**TASK OBJECTIVE:** Take the line that contains "5: 1493 -> 1700" and each line after it to the end of the data below, and set them down exactly, omitting pictures.

___ DATA ___

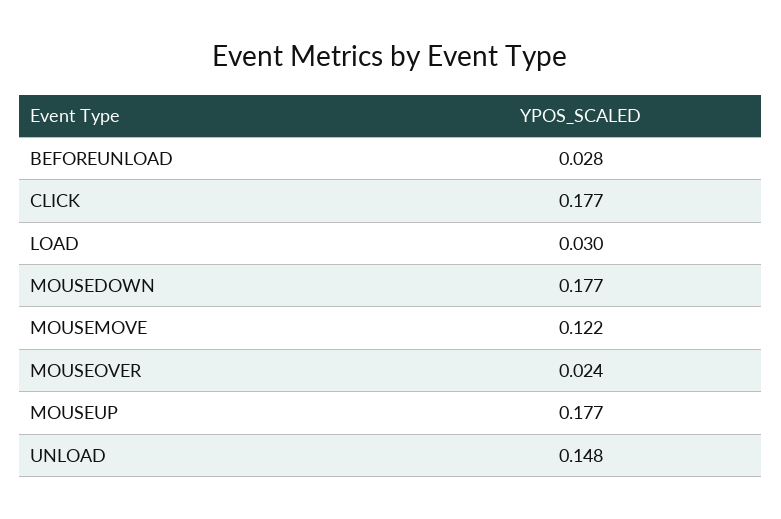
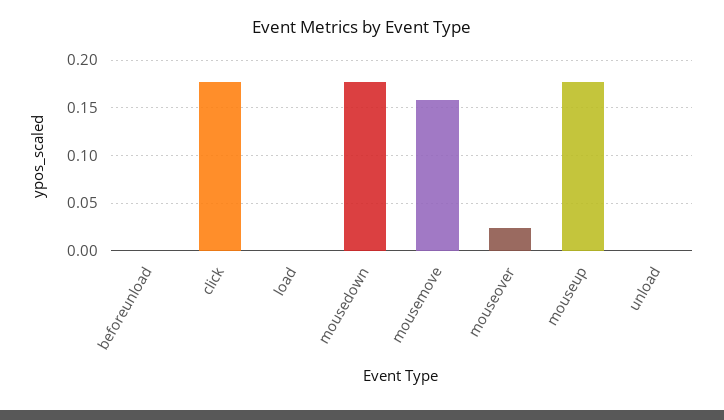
BEFOREUNLOAD: 0.028 -> 0
LOAD: 0.03 -> 0
MOUSEMOVE: 0.122 -> 0.16
UNLOAD: 0.148 -> 0

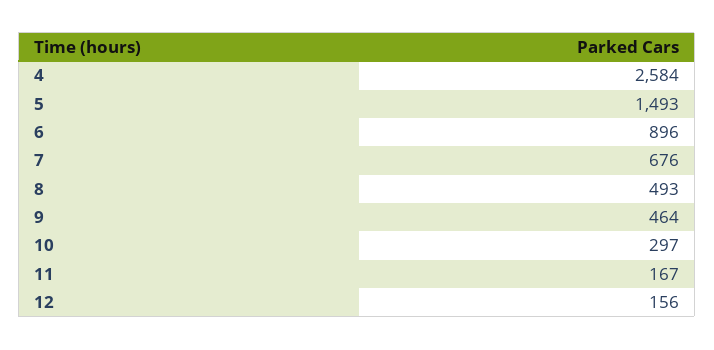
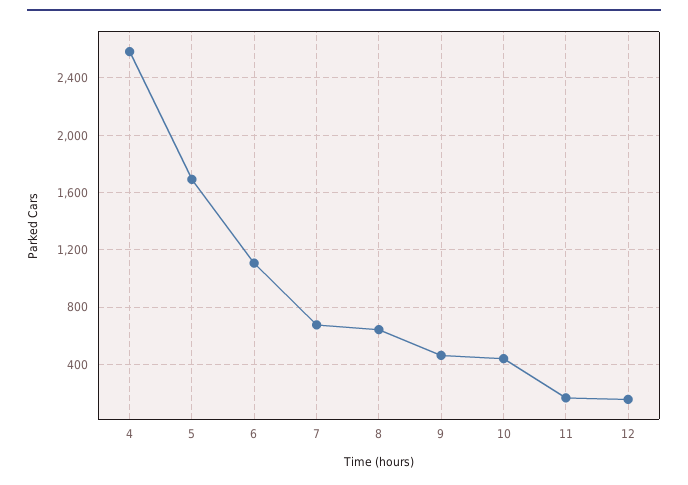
5: 1493 -> 1700
6: 896 -> 1100
8: 493 -> 650
10: 297 -> 450

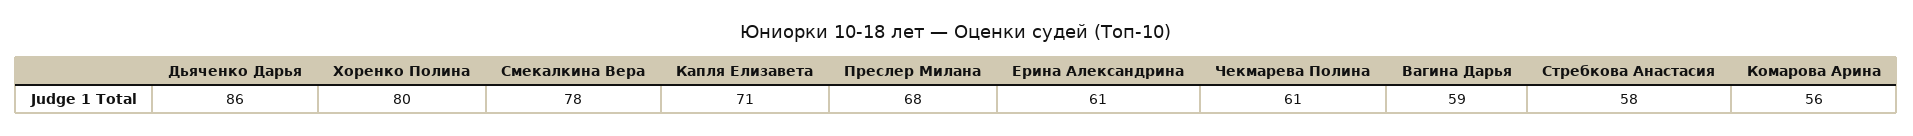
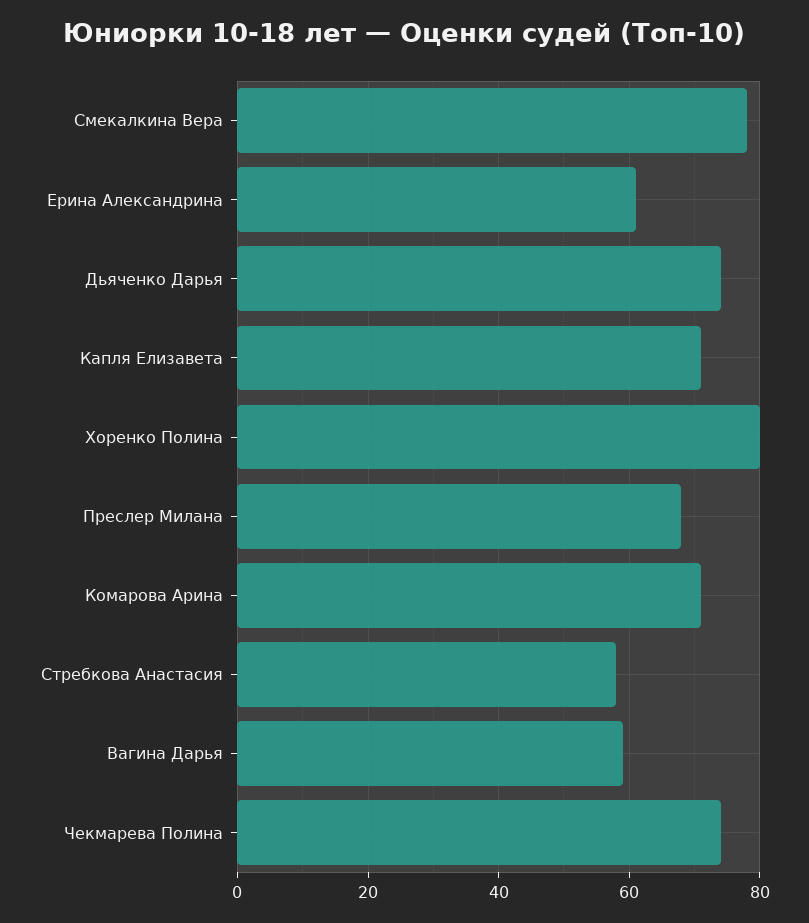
Дьяченко Дарья: 86 -> 75
Чекмарева Полина: 61 -> 75
Комарова Арина: 56 -> 70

___

**TASK SOLUTION:**
5: 1493 -> 1700
6: 896 -> 1100
8: 493 -> 650
10: 297 -> 450

Дьяченко Дарья: 86 -> 75
Чекмарева Полина: 61 -> 75
Комарова Арина: 56 -> 70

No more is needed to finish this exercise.